__PROMPT 1__:
In the price reporting clause, reproduce everything from "5.4 Governmental Price" down to "42 U.S.C. 256b." verbatim.
__PROMPT 2__:
In the price reporting clause, which party must submit all PHS Price Reports after the Closing Date?
__PROMPT 3__:
Why, according to the price reporting clause, does the Seller agree to provide the Buyer with Product information such as Baseline AMPs and transactional data?

__PASSAGE TO READ__:
5.4 Governmental Price Reporting.
(a) “Governmental Price Reports” means (1) any and all data required to be reported relating to the Product under the Medicaid drug rebate program, including without limitation the Average Manufacturer Price (as defined at 42 U.S.C. § 1396r-8(k)(1)) (“AMP”) and the Best Price (as defined at 42 U.S.C. § 1396r-8(c)(1)(C)) and (2) any and all data required to be reported relating to the Product(s) under state drug price reporting requirements. “PHS Price Reports” means any and all data required to be reported relating to the Product under a Pharmaceutical Pricing Agreement under section 340B of the Public Health Service (“PHS”) Act, 42 U.S.C. 256b.
(b) Seller shall be solely and exclusively responsible for submitting all Governmental Price Reports in the Drug Data Reporting for Medicaid system for purposes of reporting the AMP and the Best Price (as defined at 42 U.S.C. § 1396r-8(c)(1)(C)) and other required pricing data for all Product bearing an NDC of Seller. Beginning with the first full reporting period after the Closing Date occurs, Buyer shall be responsible for providing to Seller all Governmental Price Reports, including calculated AMP and Best Price (as defined at 42 U.S.C. § 1396r-8(c)(1)(C)) and supporting data for these calculations, and other required data for Product bearing an NDC of Seller. Seller shall remain as the Centers for Medicare and Medicaid
Services (“CMS”) Technical, Invoice and Legal contacts for any Product bearing an NDC of Seller. Notwithstanding the foregoing, Buyer shall be solely and exclusively responsible for submitting all Governmental Price Reports for all Product bearing an NDC of Buyer.
(c) From and after the Closing Date, Buyer shall be solely and exclusively responsible for submitting all PHS Price Reports for all Product regardless of which Party’s NDC the Product bears.
(d) Seller acknowledges that Buyer will require certain information from Seller in order to submit the Governmental Price Reports after the Closing Date. Accordingly, Seller agrees that Seller shall provide to Buyer, within twenty-five (25) days after the end of the first full Calendar Quarter after the Closing Date and each calendar month after the Closing Date through the end of the first full Calendar Quarter after the Closing Date, relevant Product information, including Baseline AMPs, and the transactional data which Buyer reasonably deems necessary for each NDC of the Product for use in calculating AMP. All pricing data furnished by Seller pursuant to this subsection shall be provided in the same format that such data are provided by Seller to CMS in connection with Seller’s own Governmental Price Reports, or in a format otherwise mutually agreed upon by the Parties. For pricing and sales data that are required in order to submit Governmental Price Reports, but that are not themselves provided to the CMS, Seller will furnish that data in a format mutually agreed upon by the Parties. Without limiting the foregoing, any and all data furnished by Seller that are required for the reporting of the Product under the Medicaid drug rebate program pursuant to this subsection shall be certified to Buyer by Seller in the same format provided by Seller to CMS.

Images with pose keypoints
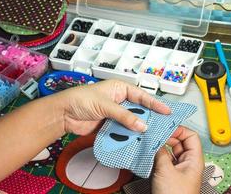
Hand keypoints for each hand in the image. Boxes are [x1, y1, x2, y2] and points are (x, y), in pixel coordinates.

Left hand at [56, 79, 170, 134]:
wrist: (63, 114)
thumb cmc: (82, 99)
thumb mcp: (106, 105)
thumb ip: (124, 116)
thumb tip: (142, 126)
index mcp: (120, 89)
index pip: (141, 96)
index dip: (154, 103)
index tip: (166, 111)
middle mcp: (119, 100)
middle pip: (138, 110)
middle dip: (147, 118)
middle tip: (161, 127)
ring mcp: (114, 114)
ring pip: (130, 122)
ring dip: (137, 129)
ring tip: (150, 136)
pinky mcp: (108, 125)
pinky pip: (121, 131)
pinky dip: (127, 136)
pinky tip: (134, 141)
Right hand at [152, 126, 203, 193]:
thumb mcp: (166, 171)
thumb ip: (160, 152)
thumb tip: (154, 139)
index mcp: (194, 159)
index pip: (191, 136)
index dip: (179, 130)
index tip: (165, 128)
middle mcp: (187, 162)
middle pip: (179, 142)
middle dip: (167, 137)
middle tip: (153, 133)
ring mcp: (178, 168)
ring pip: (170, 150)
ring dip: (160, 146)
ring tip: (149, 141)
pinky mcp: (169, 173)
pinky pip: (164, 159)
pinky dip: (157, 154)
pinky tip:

__ANSWER BOX 1__:
5.4 Governmental Price Reporting.
(a) “Governmental Price Reports” means (1) any and all data required to be reported relating to the Product under the Medicaid drug rebate program, including without limitation the Average Manufacturer Price (as defined at 42 U.S.C. § 1396r-8(k)(1)) (“AMP”) and the Best Price (as defined at 42 U.S.C. § 1396r-8(c)(1)(C)) and (2) any and all data required to be reported relating to the Product(s) under state drug price reporting requirements. “PHS Price Reports” means any and all data required to be reported relating to the Product under a Pharmaceutical Pricing Agreement under section 340B of the Public Health Service (“PHS”) Act, 42 U.S.C. 256b.

__ANSWER BOX 2__:
The Buyer submits all PHS Price Reports for all Product, regardless of which Party's NDC the Product bears.

__ANSWER BOX 3__:
The Seller acknowledges that the Buyer will require certain information from the Seller in order to submit the Governmental Price Reports after the Closing Date. Accordingly, the Seller agrees to provide that information.